* Action item
Look through the entries below for the line that contains "史性的存在。此处的历史性，指的是人类经验的一种特质，即我", then set down that line and each one after it exactly, through the last.

* Task material
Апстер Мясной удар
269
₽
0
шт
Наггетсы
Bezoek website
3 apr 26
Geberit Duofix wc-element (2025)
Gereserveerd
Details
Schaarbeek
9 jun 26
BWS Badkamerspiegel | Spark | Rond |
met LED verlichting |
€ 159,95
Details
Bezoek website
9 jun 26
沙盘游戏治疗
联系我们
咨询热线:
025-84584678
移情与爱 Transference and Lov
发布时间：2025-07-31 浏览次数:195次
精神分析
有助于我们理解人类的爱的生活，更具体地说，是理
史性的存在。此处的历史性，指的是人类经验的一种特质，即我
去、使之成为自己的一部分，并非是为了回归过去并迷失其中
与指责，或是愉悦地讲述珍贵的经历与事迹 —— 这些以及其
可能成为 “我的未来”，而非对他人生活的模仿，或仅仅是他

* Response to the exercise
史性的存在。此处的历史性，指的是人类经验的一种特质，即我
去、使之成为自己的一部分，并非是为了回归过去并迷失其中
与指责，或是愉悦地讲述珍贵的经历与事迹 —— 这些以及其
可能成为 “我的未来”，而非对他人生活的模仿，或仅仅是他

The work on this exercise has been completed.